I don’t know how many hours passed. Two, maybe three.
Long enough that the coffee went cold and Sarah fell asleep with her head on my father’s shoulder.
Long enough that Noah started checking his phone obsessively, probably updating the pack on what was happening.
Long enough that I started to go insane with the waiting.
Then the doors opened.
Dr. Hartley walked out, still wearing her surgical scrubs. She looked exhausted, dark circles under her eyes and her hair escaping from her cap. But when she saw us, when she saw me standing up so fast the chair nearly toppled over, she smiled.
“Luna is okay now,” she said.
I nearly collapsed with relief. Hunt caught my arm, steadying me.
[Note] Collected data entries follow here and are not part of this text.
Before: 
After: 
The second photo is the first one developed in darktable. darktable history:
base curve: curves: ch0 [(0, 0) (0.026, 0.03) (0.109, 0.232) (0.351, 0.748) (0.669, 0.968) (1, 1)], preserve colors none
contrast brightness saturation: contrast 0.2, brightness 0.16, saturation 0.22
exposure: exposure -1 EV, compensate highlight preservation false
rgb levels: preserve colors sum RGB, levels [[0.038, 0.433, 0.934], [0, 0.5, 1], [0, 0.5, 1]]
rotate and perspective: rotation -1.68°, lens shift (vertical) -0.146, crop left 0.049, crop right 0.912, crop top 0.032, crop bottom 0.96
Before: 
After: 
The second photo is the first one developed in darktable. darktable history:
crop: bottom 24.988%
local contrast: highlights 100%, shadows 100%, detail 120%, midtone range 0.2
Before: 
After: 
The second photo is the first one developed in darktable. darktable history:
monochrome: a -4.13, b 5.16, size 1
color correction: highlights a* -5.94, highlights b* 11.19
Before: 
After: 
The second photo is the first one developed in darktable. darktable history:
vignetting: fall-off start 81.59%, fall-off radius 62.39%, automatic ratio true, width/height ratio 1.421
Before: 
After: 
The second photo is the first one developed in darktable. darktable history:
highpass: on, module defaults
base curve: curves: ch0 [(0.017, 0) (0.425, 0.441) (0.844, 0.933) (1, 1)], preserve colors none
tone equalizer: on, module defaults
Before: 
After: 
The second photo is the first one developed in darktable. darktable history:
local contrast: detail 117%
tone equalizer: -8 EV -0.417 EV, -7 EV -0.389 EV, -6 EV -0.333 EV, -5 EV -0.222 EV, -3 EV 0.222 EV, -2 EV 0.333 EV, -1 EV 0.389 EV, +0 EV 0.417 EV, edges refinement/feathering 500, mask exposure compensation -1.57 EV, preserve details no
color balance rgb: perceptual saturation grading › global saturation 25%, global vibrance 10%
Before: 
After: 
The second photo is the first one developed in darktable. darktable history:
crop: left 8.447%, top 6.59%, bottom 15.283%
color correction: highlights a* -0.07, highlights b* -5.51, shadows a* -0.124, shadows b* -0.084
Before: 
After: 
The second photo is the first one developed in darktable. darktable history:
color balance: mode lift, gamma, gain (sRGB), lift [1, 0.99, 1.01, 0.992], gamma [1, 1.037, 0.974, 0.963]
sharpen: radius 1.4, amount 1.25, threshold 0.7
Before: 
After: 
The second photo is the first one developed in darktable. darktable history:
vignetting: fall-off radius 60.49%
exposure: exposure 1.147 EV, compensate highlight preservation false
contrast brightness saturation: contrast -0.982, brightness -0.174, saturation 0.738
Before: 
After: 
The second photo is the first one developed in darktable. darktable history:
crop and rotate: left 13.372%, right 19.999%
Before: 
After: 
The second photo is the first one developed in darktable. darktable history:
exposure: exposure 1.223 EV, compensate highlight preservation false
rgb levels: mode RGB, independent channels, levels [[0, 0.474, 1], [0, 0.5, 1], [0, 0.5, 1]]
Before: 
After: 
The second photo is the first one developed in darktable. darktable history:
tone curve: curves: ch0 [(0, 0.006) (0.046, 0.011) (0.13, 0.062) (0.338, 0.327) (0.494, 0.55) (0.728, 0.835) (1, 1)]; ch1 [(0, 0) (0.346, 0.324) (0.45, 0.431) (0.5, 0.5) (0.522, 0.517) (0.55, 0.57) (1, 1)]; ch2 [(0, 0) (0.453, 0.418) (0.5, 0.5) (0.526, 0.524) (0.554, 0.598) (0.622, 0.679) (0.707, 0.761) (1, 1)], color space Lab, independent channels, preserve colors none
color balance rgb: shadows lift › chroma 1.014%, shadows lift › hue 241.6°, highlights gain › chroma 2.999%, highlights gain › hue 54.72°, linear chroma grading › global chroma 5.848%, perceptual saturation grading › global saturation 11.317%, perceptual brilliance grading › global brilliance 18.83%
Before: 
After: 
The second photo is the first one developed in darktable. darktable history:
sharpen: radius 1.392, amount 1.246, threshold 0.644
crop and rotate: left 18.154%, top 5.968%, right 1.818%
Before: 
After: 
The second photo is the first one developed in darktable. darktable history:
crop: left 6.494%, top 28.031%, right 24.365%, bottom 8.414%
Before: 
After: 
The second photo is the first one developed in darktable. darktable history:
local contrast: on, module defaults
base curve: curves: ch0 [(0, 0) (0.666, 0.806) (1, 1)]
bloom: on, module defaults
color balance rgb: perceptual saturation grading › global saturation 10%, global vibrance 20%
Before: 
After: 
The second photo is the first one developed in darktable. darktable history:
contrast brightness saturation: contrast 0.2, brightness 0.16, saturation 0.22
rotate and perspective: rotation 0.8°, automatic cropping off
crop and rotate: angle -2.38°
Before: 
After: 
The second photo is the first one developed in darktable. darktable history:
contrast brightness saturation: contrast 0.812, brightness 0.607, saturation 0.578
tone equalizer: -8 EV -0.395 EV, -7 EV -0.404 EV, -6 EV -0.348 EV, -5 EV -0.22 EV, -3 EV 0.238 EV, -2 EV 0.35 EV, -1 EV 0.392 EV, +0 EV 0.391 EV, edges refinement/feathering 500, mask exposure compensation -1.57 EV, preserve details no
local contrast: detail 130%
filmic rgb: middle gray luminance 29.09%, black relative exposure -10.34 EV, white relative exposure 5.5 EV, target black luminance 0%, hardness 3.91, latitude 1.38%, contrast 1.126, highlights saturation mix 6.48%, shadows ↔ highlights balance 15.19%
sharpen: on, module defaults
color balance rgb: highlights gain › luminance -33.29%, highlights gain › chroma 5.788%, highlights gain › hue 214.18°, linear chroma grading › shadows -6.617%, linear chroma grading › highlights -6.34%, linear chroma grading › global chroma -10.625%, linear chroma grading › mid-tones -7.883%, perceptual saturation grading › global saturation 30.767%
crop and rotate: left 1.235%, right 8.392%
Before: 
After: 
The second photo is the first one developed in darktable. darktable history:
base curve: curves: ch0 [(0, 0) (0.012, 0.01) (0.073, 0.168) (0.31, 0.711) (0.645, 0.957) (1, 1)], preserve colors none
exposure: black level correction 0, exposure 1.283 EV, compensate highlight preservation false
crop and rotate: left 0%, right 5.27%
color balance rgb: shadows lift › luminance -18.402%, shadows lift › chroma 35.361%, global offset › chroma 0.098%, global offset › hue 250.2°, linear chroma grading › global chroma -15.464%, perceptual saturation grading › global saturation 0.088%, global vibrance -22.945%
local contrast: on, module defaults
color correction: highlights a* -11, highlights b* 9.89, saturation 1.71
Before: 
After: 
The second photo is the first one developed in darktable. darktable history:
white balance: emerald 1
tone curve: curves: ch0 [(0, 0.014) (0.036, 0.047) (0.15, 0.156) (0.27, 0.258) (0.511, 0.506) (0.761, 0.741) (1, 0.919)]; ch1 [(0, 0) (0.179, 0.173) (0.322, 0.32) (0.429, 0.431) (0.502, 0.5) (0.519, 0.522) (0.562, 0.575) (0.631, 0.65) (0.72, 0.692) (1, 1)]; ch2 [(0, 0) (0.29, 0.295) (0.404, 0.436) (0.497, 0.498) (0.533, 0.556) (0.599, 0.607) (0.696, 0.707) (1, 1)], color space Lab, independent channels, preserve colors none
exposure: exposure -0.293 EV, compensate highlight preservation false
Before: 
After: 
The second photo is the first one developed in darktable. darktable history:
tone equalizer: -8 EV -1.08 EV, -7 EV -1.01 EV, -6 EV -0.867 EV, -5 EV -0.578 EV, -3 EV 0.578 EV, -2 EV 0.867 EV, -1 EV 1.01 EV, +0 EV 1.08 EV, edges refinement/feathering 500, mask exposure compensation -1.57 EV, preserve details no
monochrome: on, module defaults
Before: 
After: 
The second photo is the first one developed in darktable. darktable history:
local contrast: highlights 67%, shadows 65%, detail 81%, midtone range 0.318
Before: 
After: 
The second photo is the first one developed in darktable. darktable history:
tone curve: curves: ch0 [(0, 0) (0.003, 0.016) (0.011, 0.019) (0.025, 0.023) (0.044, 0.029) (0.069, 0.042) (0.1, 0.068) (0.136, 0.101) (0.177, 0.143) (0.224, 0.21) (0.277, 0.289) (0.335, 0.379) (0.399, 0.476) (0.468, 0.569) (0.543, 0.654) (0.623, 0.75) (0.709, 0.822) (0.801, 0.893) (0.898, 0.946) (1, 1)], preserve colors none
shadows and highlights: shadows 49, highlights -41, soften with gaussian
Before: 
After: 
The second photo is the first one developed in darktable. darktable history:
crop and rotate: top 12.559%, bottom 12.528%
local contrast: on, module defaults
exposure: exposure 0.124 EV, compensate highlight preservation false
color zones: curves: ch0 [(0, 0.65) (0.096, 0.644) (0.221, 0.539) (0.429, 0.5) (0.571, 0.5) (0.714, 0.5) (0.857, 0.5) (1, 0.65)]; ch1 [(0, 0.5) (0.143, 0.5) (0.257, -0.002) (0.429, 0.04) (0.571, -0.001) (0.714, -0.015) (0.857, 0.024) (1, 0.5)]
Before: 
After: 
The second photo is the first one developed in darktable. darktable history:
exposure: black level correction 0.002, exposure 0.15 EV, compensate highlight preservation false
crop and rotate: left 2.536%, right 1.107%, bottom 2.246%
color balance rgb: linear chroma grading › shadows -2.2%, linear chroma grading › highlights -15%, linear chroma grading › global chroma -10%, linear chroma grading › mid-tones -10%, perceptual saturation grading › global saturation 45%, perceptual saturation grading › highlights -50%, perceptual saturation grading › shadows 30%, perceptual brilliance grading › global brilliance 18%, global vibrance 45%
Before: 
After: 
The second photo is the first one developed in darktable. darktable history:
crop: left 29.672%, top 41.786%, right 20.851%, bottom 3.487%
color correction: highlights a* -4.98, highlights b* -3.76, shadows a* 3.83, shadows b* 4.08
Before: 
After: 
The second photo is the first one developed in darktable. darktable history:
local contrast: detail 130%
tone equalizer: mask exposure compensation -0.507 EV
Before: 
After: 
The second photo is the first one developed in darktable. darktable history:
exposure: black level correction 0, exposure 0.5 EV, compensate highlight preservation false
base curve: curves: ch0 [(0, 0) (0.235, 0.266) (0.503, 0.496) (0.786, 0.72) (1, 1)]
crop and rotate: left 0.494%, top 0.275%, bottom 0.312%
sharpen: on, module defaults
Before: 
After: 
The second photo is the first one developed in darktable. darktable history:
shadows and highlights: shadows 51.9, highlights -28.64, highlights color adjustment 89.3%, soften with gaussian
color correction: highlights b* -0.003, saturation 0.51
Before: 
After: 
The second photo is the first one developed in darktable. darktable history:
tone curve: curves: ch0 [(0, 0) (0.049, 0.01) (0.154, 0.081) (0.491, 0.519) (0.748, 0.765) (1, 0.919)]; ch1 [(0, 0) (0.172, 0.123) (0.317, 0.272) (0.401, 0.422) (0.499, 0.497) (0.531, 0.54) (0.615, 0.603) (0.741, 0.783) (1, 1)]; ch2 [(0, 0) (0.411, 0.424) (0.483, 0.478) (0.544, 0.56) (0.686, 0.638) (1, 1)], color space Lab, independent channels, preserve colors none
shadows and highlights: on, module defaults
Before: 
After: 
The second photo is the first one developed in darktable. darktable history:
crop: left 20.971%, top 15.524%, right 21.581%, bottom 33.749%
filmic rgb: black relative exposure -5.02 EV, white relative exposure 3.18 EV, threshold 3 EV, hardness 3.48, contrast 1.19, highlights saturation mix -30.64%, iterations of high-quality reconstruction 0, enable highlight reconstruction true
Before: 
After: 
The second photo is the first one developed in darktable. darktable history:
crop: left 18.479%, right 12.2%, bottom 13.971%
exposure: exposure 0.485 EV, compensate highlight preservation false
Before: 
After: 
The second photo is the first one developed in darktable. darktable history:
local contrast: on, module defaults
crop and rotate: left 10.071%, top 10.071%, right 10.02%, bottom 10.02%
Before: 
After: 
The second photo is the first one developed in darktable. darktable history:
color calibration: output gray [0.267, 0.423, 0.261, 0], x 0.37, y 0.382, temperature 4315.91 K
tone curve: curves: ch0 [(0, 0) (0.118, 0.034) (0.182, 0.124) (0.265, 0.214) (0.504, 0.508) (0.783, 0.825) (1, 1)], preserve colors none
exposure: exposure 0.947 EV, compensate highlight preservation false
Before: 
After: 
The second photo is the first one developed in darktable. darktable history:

“We stabilized her and stopped the bleeding,” Dr. Hartley continued. “It was touch and go for a while, but she’s a fighter. She’s in a drug-induced coma right now to help her body heal, so she’ll be unconscious for a couple of days. But she’s out of danger.”
“She’s going to be okay?” I asked, needing to hear it again.
“She’s going to be okay,” Dr. Hartley confirmed. “She’ll need time to recover, and she’ll be weak for a while. But yes, Alpha. Your mate is going to be fine.”
We all sagged with relief. Sarah burst into fresh tears, but happy ones this time. Noah clapped me on the back. Hunt grinned and muttered something about Lina being too stubborn to die. My father just stood there, nodding, his eyes suspiciously bright.
“And our daughter?” I asked.
“Your daughter is doing well in the NICU. She’s small, obviously, being six weeks early. But she’s breathing on her own and all her vitals look good. You can see her once we get you cleaned up and settled.”
That’s right. She was going to be fine. They were both going to be fine.
I closed my eyes and sent a silent thank you to whatever goddess had been watching over my family tonight.
We’d made it. We’d survived.
And soon, Lina would wake up, and I could finally introduce her to our daughter.